Sim, meus amigos, o fato é o fato. E o agente transformador é o jornalista, mesmo aqueles que não passaram sequer pela porta de uma faculdade. E é aí que aparecem os pulhas e reles seres humanos que eu falei lá em cima. Eles estão todos, acreditem, espalhados na vizinhança estéril. No colunismo, aprende-se na escola e se vê a toda hora, vale mais a análise a articulação dos fatos e opiniões que o relato jornalístico em si. Mas um pouco de ineditismo não faz mal a ninguém. Tanto que muitos desses vis atrasam as respectivas novidades, para poder dar uma olhadinha, e, quem sabe, reproduzir, as novidades dos outros. Que baixaria, né? Isso sem falar que, na vizinhança estéril, descobri há pouco, sujeito, verbo e predicado não significam nada, e notícia é algo que ainda vai acontecer. Sejam bem-vindos à vizinhança estéril.

A semana passada. É evidente que escrever sobre os 20 anos de Rock In Rio seria a coisa mais manjada da história. Ainda mais com a assessoria de imprensa da Artplan distribuindo e-mails aos borbotões, com declarações do Roberto Medina e dados do tipo “foram consumidos 300 milhões de não sei o que”. Mas como passar por cima de um fato tão marcante, de uma história tão bonita para o rock, o Brasil e o mundo? Praticamente impossível. Ingenuamente, acreditei que os novidadeiros de plantão passariam batido. Nada: copiaram tudinho. Achei que a garotada não estaria nem aí pra um fato “dinossáurico” desses. Nada: foram lá e achincalharam tudo, típico de que ainda tem que comer muito feijão para ganhar um pouco de tutano. Até a palavra oficial de Medina foi usada a torto e a direito. Lamentável essa vizinhança estéril.

Quando chega a hora de a cobra morder o próprio rabo, é aí que óbvio aparece.
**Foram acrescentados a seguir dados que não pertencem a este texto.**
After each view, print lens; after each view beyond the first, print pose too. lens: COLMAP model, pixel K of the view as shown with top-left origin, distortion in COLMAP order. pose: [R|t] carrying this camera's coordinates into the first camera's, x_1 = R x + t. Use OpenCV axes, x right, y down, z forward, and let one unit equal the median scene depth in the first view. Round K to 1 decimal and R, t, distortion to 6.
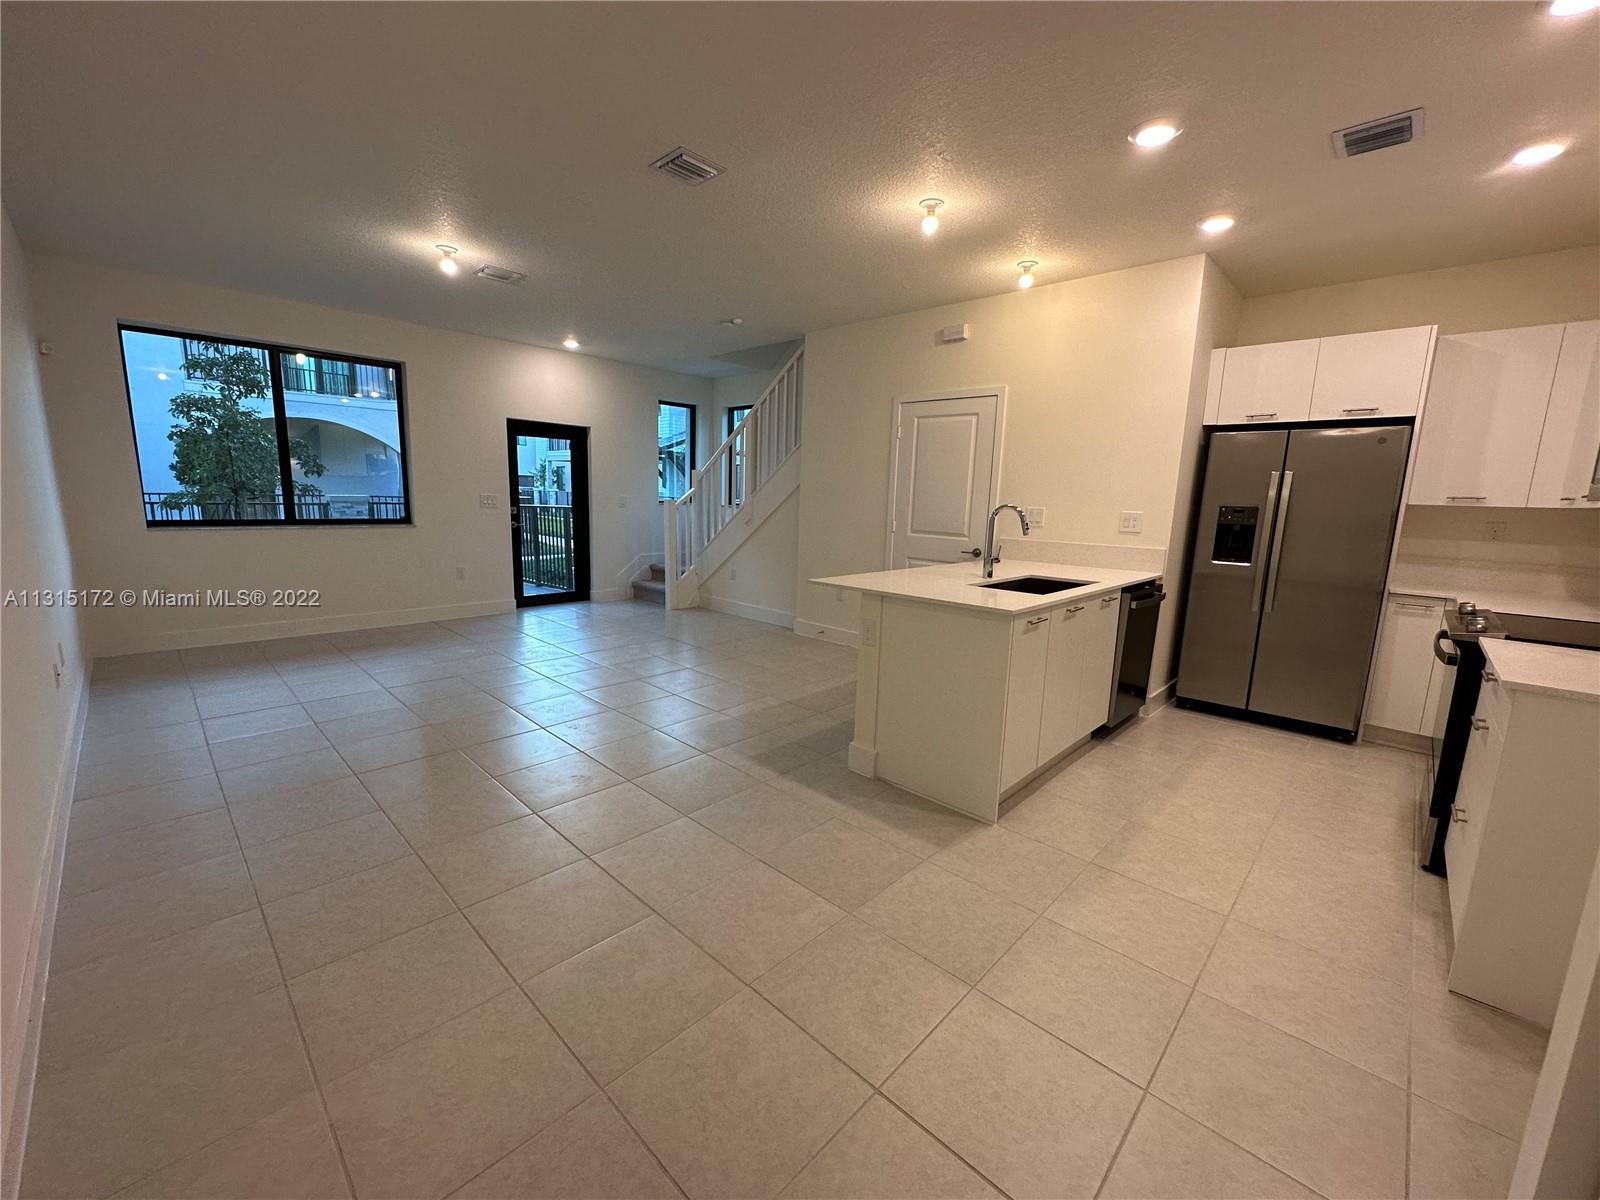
lens RADIAL K [[642.4, 0, 804.0], [0, 642.4, 600.4], [0, 0, 1]] dist [-0.002854, 0.000837]
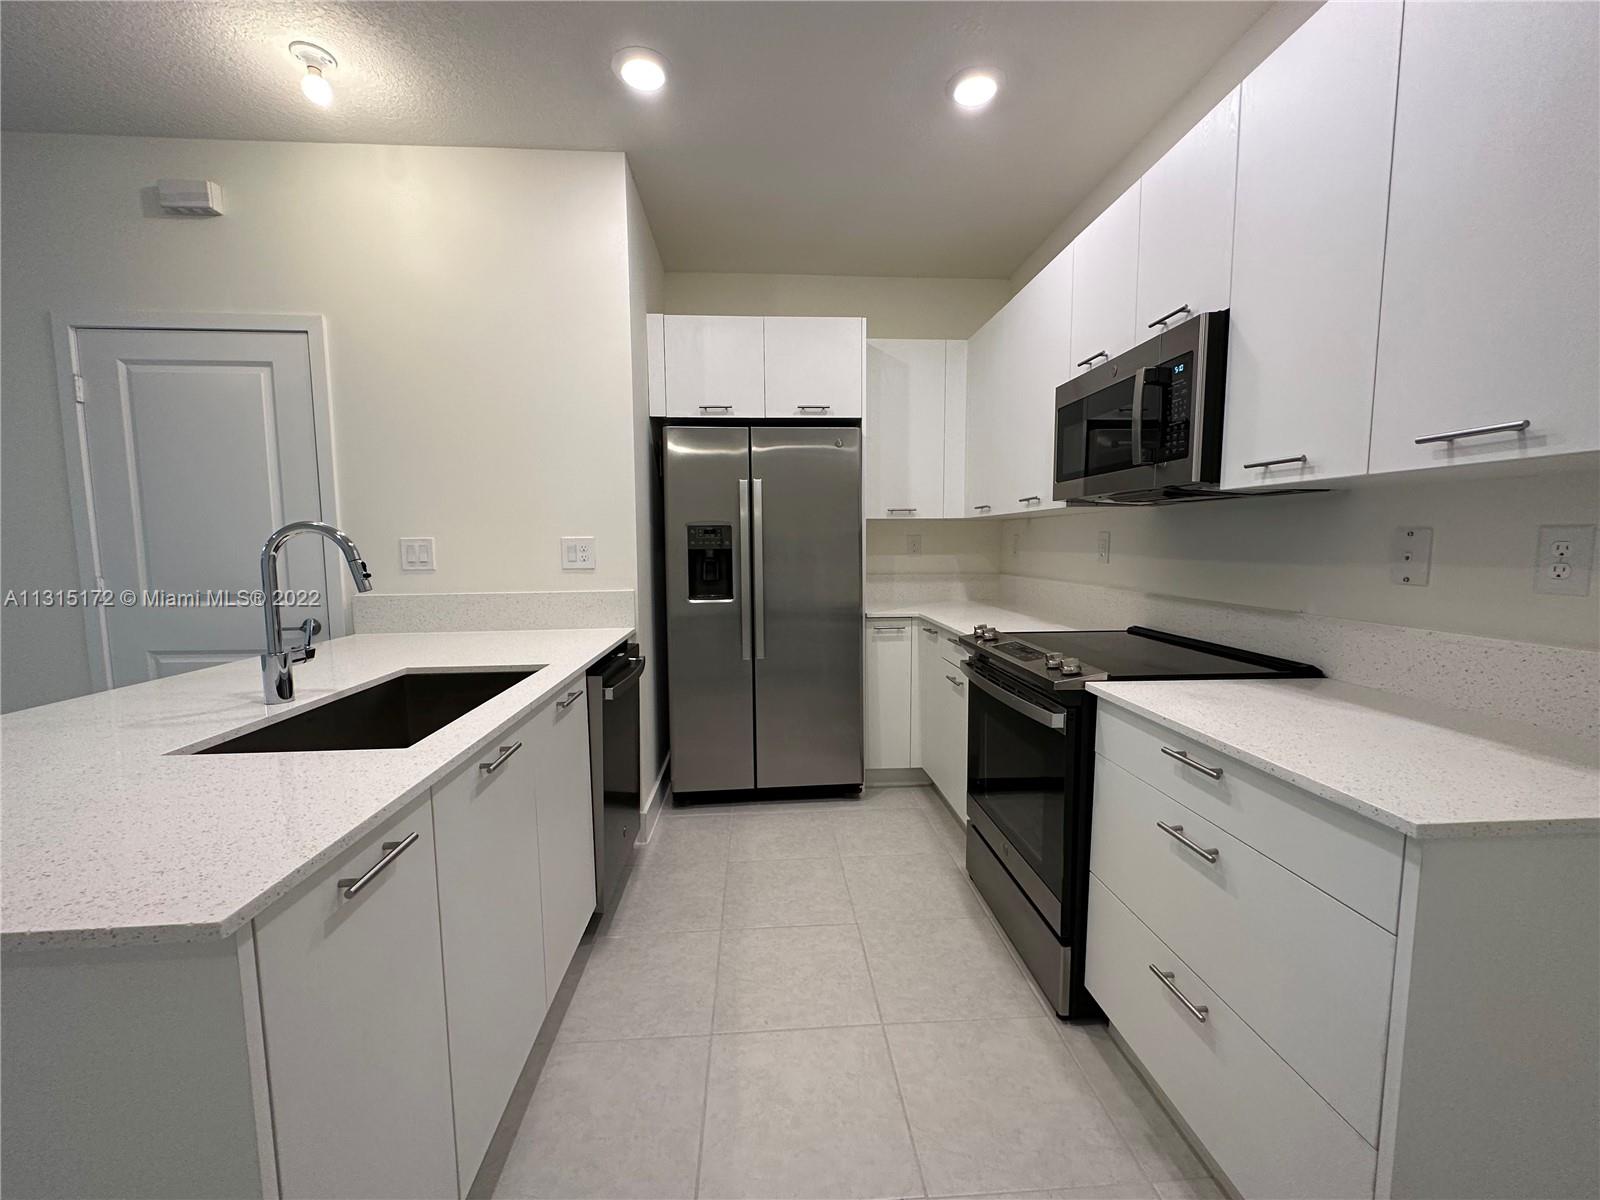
lens RADIAL K [[642.4, 0, 796.1], [0, 642.4, 603.7], [0, 0, 1]] dist [-0.002854, 0.000837]
pose [[0.683065, -0.105917, 0.722636, 0.206305], [0.147557, 0.989038, 0.005487, -0.047462], [-0.715296, 0.102882, 0.691206, 0.442704]]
Porque aqui não se conta história, aqui se articula fatos e conjunturas, aqui o negócio é pensar, não é para qualquer um. Não, meus amigos, não se trata de soberba, não se trata de arrogância. Mas de conhecimento de causa, em forma e conteúdo. Basta comparar. Vem daí, talvez, a fúria de alguns leitores, que, com certa razão chiaram a valer. Eles têm razão. O leitor, aliás, sempre tem razão, mesmo quando não entende. Porque, se isso acontece, a culpa é de quem escreveu, que não conseguiu ser claro o bastante. Ou, sabe-se lá, escreve para “iniciados”, com uma das mãos no teclado e um dicionário na outra. Sim, meus amigos, como diria Otto Lara Rezende, “escrever é de amargar”. Não é para qualquer um. Não é para a vizinhança estéril.

Vejam como são as coisas, meus amigos. Eu aqui com tanta coisa para escrever, e tendo que andar em círculos por conta justamente do inconcebível mundo virtual. Tendo que deixar o rock, o objeto maior deste espaço, para dar, mais uma vez, luz a cego. Gritar num mundo de surdos. Tudo por causa da vizinhança estéril. Fico pensando, como já citei há um certo tempo, se Nelson Rodrigues fosse vivo. Ele, que sempre procurou e definiu tão bem a essência vil do ser humano, como se portaria diante da vizinhança estéril. Seria, certamente, contundente e implacável.

Até a próxima, e long live rock’n'roll!!!